> [REQUIRED ACTION]: Reproduce the stretch of the data from the line containing "Chapter08.NULL처리" through the line containing "날짜와 관련된 유용한 함", both included, character for character.

[Saved entries]
/---
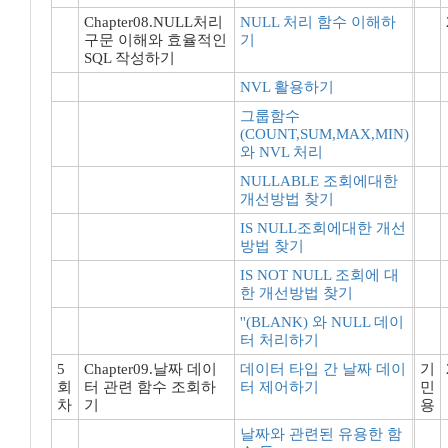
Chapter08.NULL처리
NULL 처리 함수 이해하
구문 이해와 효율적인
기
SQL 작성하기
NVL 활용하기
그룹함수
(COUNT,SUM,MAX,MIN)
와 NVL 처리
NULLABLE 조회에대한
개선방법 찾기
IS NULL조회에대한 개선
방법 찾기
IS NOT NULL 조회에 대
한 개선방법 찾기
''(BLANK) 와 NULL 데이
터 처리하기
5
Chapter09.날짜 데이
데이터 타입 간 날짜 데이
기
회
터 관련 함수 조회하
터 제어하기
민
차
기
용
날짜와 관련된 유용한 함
\---
/---
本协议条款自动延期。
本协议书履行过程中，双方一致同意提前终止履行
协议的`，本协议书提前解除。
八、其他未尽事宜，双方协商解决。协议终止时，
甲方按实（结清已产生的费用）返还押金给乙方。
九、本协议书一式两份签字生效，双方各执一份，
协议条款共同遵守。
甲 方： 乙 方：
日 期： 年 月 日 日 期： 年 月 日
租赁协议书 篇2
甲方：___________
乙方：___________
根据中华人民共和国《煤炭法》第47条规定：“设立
\---
/---
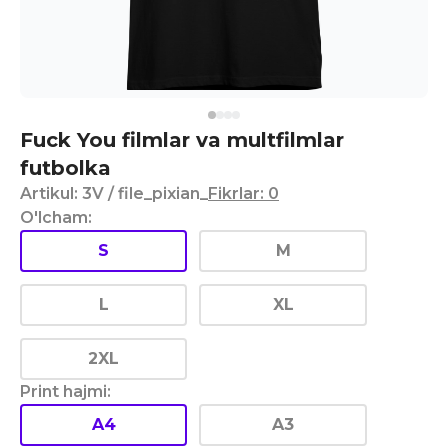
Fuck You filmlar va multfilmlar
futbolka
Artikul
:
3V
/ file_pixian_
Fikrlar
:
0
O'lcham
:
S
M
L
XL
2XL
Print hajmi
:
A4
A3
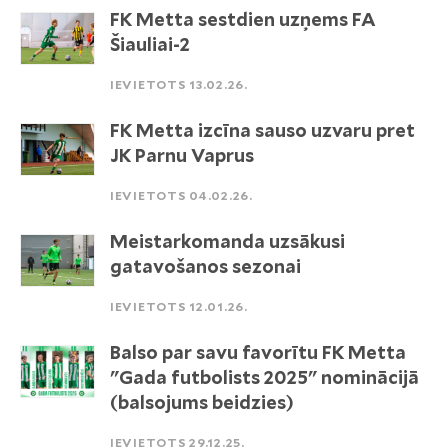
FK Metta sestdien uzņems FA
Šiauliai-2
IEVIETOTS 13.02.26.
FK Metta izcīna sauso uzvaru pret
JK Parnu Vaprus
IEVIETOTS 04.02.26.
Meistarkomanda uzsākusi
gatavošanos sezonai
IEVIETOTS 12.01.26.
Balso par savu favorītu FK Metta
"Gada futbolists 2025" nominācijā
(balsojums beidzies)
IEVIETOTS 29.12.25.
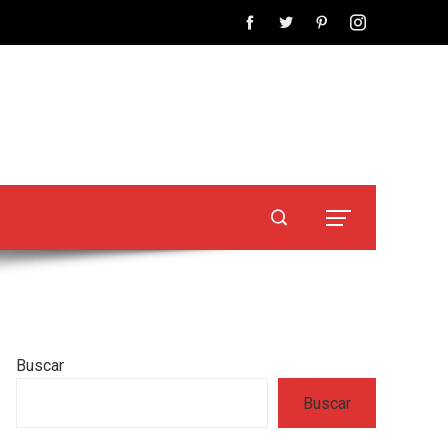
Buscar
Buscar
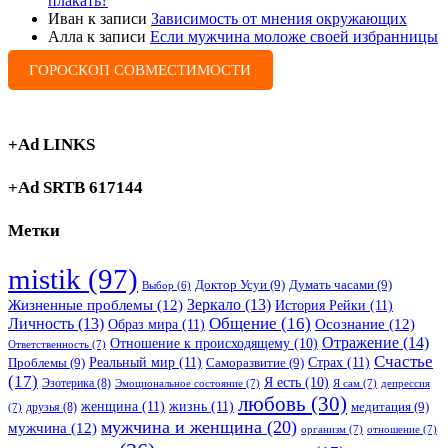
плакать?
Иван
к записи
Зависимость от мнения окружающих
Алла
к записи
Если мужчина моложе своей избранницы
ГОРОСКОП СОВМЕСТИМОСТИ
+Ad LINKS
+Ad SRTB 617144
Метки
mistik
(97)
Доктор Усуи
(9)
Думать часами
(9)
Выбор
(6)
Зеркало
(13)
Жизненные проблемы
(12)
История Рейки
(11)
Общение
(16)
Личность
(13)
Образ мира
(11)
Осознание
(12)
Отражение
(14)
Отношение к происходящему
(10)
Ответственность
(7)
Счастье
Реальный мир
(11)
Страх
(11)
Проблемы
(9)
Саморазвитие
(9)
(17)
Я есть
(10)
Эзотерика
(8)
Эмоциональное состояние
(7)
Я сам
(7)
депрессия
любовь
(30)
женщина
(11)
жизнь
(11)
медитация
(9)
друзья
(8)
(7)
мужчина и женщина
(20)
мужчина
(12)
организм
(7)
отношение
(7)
\---
> [TASK SOLUTION]:
Chapter08.NULL처리
NULL 처리 함수 이해하
구문 이해와 효율적인
기
SQL 작성하기
NVL 활용하기
그룹함수
(COUNT,SUM,MAX,MIN)
와 NVL 처리
NULLABLE 조회에대한
개선방법 찾기
IS NULL조회에대한 개선
방법 찾기
IS NOT NULL 조회에 대
한 개선방법 찾기
''(BLANK) 와 NULL 데이
터 처리하기
5
Chapter09.날짜 데이
데이터 타입 간 날짜 데이
기
회
터 관련 함수 조회하
터 제어하기
민
차
기
용
날짜와 관련된 유용한 함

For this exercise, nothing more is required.